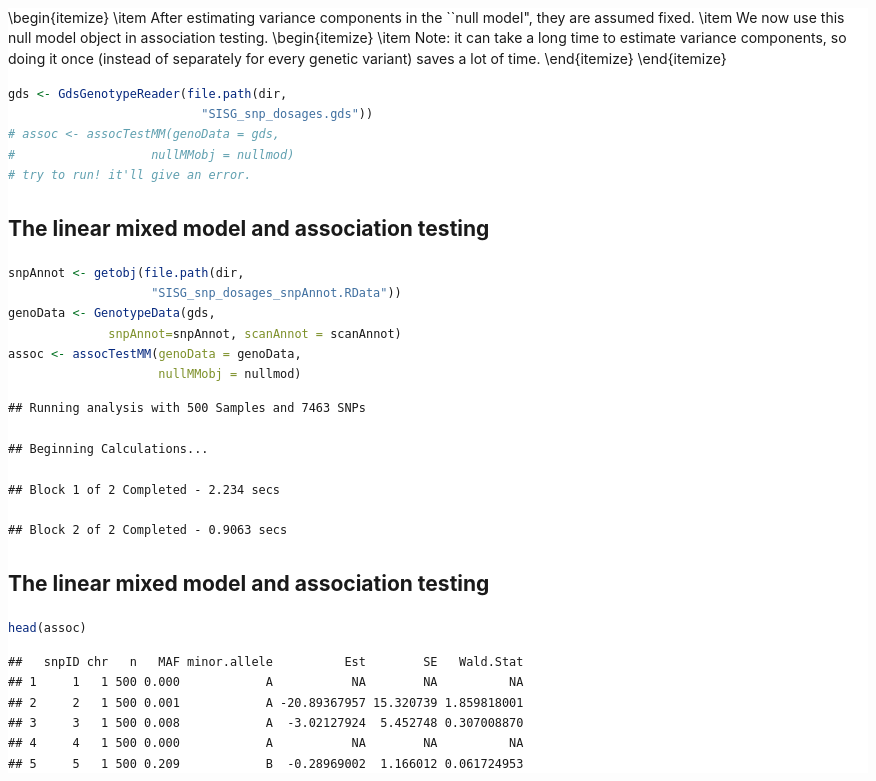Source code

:\begin{itemize}
\item After estimating variance components in the ``null model", they are assumed fixed. 
\item We now use this null model object in association testing. 
  \begin{itemize}
  \item Note: it can take a long time to estimate variance components, so doing it once (instead of separately for every genetic variant) saves a lot of time. 
  \end{itemize}
\end{itemize}
``` r
gds <- GdsGenotypeReader(file.path(dir, 
                           "SISG_snp_dosages.gds"))
# assoc <- assocTestMM(genoData = gds, 
#                   nullMMobj = nullmod)
# try to run! it'll give an error.
```

The linear mixed model and association testing
----------------------------------------------

``` r
snpAnnot <- getobj(file.path(dir, 
                    "SISG_snp_dosages_snpAnnot.RData"))
genoData <- GenotypeData(gds, 
              snpAnnot=snpAnnot, scanAnnot = scanAnnot)
assoc <- assocTestMM(genoData = genoData, 
                     nullMMobj = nullmod)
```

    ## Running analysis with 500 Samples and 7463 SNPs

    ## Beginning Calculations...

    ## Block 1 of 2 Completed - 2.234 secs

    ## Block 2 of 2 Completed - 0.9063 secs

The linear mixed model and association testing
----------------------------------------------

``` r
head(assoc)
```

    ##   snpID chr   n   MAF minor.allele          Est        SE   Wald.Stat
    ## 1     1   1 500 0.000            A           NA        NA          NA
    ## 2     2   1 500 0.001            A -20.89367957 15.320739 1.859818001
    ## 3     3   1 500 0.008            A  -3.02127924  5.452748 0.307008870
    ## 4     4   1 500 0.000            A           NA        NA          NA
    ## 5     5   1 500 0.209            B  -0.28969002  1.166012 0.061724953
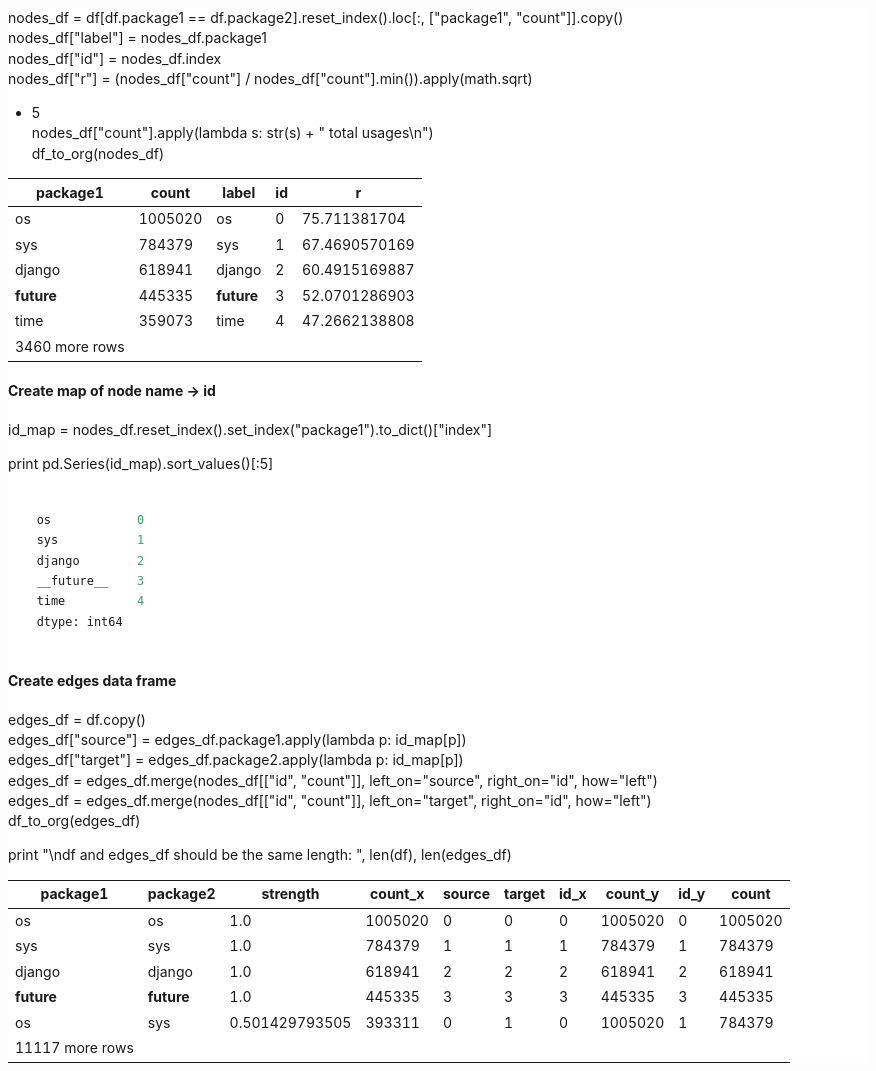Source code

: nodes_df = df[df.package1 == df.package2].reset_index().loc[:, ["package1",
"count"]].copy()  
nodes_df["label"] = nodes_df.package1  
nodes_df["id"] = nodes_df.index  
nodes_df["r"] = (nodes_df["count"] / nodes_df["count"].min()).apply(math.sqrt)
+ 5  
nodes_df["count"].apply(lambda s: str(s) + " total usages\n")  
df_to_org(nodes_df)

package1 | count | label | id | r  
---|---|---|---|---  
os | 1005020 | os | 0 | 75.711381704  
sys | 784379 | sys | 1 | 67.4690570169  
django | 618941 | django | 2 | 60.4915169887  
__future__ | 445335 | __future__ | 3 | 52.0701286903  
time | 359073 | time | 4 | 47.2662138808  
3460 more rows |   |   |   |  
  
#### Create map of node name -&gt; id

id_map = nodes_df.reset_index().set_index("package1").to_dict()["index"]

print pd.Series(id_map).sort_values()[:5]

```python

    os            0
    sys           1
    django        2
    __future__    3
    time          4
    dtype: int64
    
```

#### Create edges data frame

edges_df = df.copy()  
edges_df["source"] = edges_df.package1.apply(lambda p: id_map[p])  
edges_df["target"] = edges_df.package2.apply(lambda p: id_map[p])  
edges_df = edges_df.merge(nodes_df[["id", "count"]], left_on="source",
right_on="id", how="left")  
edges_df = edges_df.merge(nodes_df[["id", "count"]], left_on="target",
right_on="id", how="left")  
df_to_org(edges_df)

print "\ndf and edges_df should be the same length: ", len(df), len(edges_df)

package1 | package2 | strength | count_x | source | target | id_x | count_y |id_y | count  
---|---|---|---|---|---|---|---|---|---  
os | os | 1.0 | 1005020 | 0 | 0 | 0 | 1005020 | 0 | 1005020  
sys | sys | 1.0 | 784379 | 1 | 1 | 1 | 784379 | 1 | 784379  
django | django | 1.0 | 618941 | 2 | 2 | 2 | 618941 | 2 | 618941  
__future__ | __future__ | 1.0 | 445335 | 3 | 3 | 3 | 445335 | 3 | 445335  
os | sys | 0.501429793505 | 393311 | 0 | 1 | 0 | 1005020 | 1 | 784379  
11117 more rows |   |   |   |   |   |   |   |   |  
  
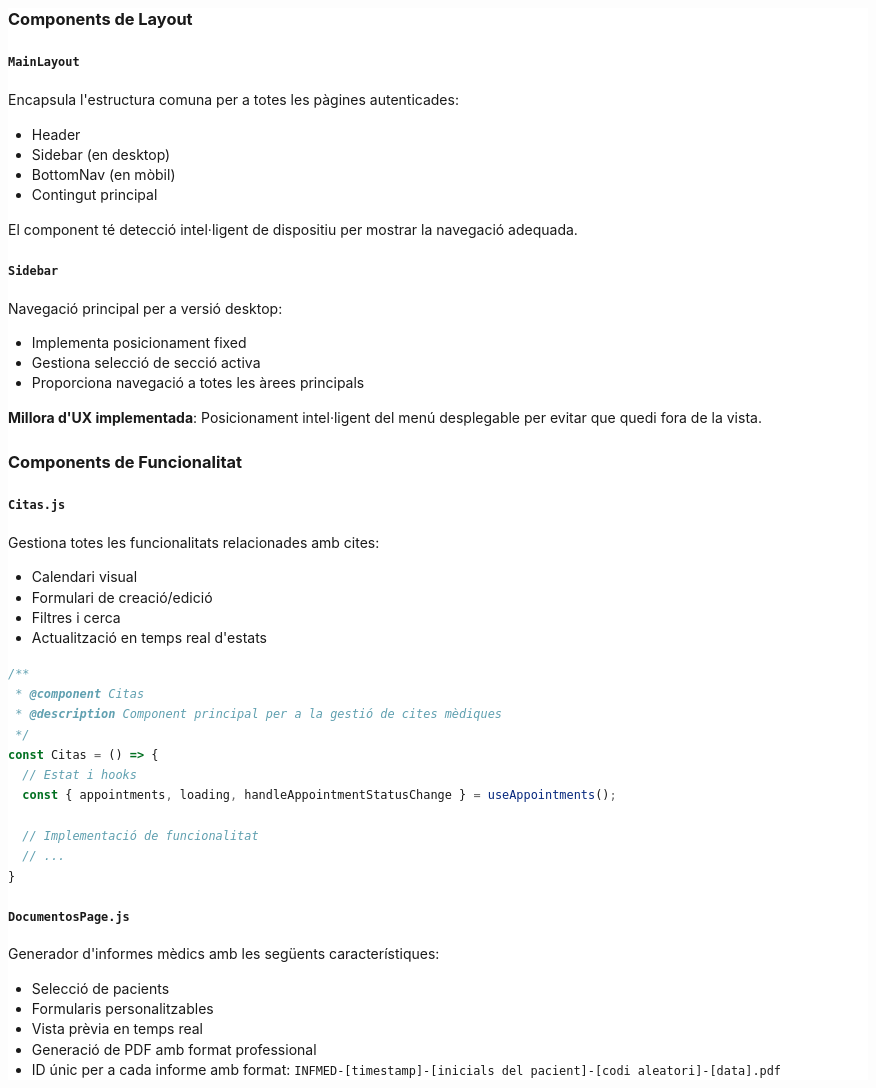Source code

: ### Components de Layout

#### `MainLayout`

Encapsula l'estructura comuna per a totes les pàgines autenticades:
- Header
- Sidebar (en desktop)
- BottomNav (en mòbil)
- Contingut principal

El component té detecció intel·ligent de dispositiu per mostrar la navegació adequada.

#### `Sidebar`

Navegació principal per a versió desktop:
- Implementa posicionament fixed
- Gestiona selecció de secció activa
- Proporciona navegació a totes les àrees principals

**Millora d'UX implementada**: Posicionament intel·ligent del menú desplegable per evitar que quedi fora de la vista.

### Components de Funcionalitat

#### `Citas.js`

Gestiona totes les funcionalitats relacionades amb cites:
- Calendari visual
- Formulari de creació/edició
- Filtres i cerca
- Actualització en temps real d'estats

```javascript
/**
 * @component Citas
 * @description Component principal per a la gestió de cites mèdiques
 */
const Citas = () => {
  // Estat i hooks
  const { appointments, loading, handleAppointmentStatusChange } = useAppointments();
  
  // Implementació de funcionalitat
  // ...
}
```

#### `DocumentosPage.js`

Generador d'informes mèdics amb les següents característiques:
- Selecció de pacients
- Formularis personalitzables
- Vista prèvia en temps real
- Generació de PDF amb format professional
- ID únic per a cada informe amb format: `INFMED-[timestamp]-[inicials del pacient]-[codi aleatori]-[data].pdf`
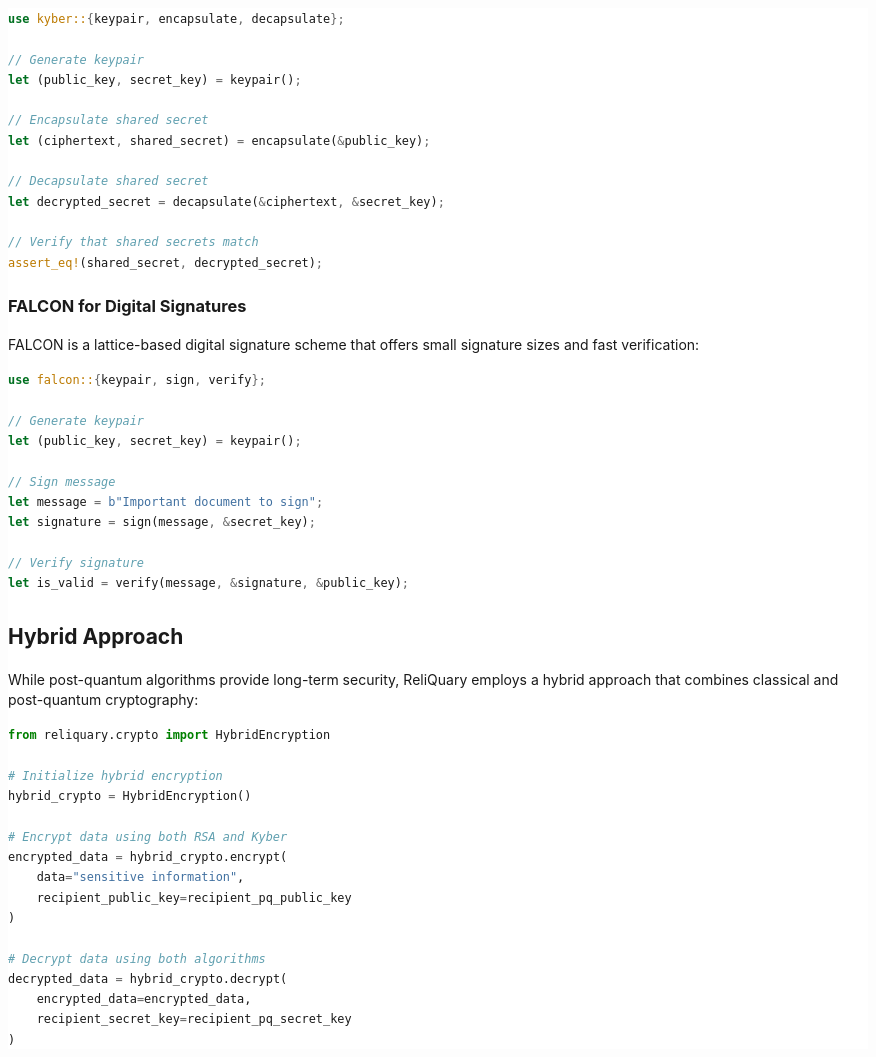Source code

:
 ```rust
use kyber::{keypair, encapsulate, decapsulate};

// Generate keypair
let (public_key, secret_key) = keypair();

// Encapsulate shared secret
let (ciphertext, shared_secret) = encapsulate(&public_key);

// Decapsulate shared secret
let decrypted_secret = decapsulate(&ciphertext, &secret_key);

// Verify that shared secrets match
assert_eq!(shared_secret, decrypted_secret);
```

### FALCON for Digital Signatures

FALCON is a lattice-based digital signature scheme that offers small signature sizes and fast verification:

```rust
use falcon::{keypair, sign, verify};

// Generate keypair
let (public_key, secret_key) = keypair();

// Sign message
let message = b"Important document to sign";
let signature = sign(message, &secret_key);

// Verify signature
let is_valid = verify(message, &signature, &public_key);
```

## Hybrid Approach

While post-quantum algorithms provide long-term security, ReliQuary employs a hybrid approach that combines classical and post-quantum cryptography:

```python
from reliquary.crypto import HybridEncryption

# Initialize hybrid encryption
hybrid_crypto = HybridEncryption()

# Encrypt data using both RSA and Kyber
encrypted_data = hybrid_crypto.encrypt(
    data="sensitive information",
    recipient_public_key=recipient_pq_public_key
)

# Decrypt data using both algorithms
decrypted_data = hybrid_crypto.decrypt(
    encrypted_data=encrypted_data,
    recipient_secret_key=recipient_pq_secret_key
)
```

__________________________________________________

(INSTRUCTIONS FOR THE TASK): Take each line of the material that contains the word "Completed" and list it.

(RESULT):
    ## Block 1 of 2 Completed - 2.234 secs
    ## Block 2 of 2 Completed - 0.9063 secs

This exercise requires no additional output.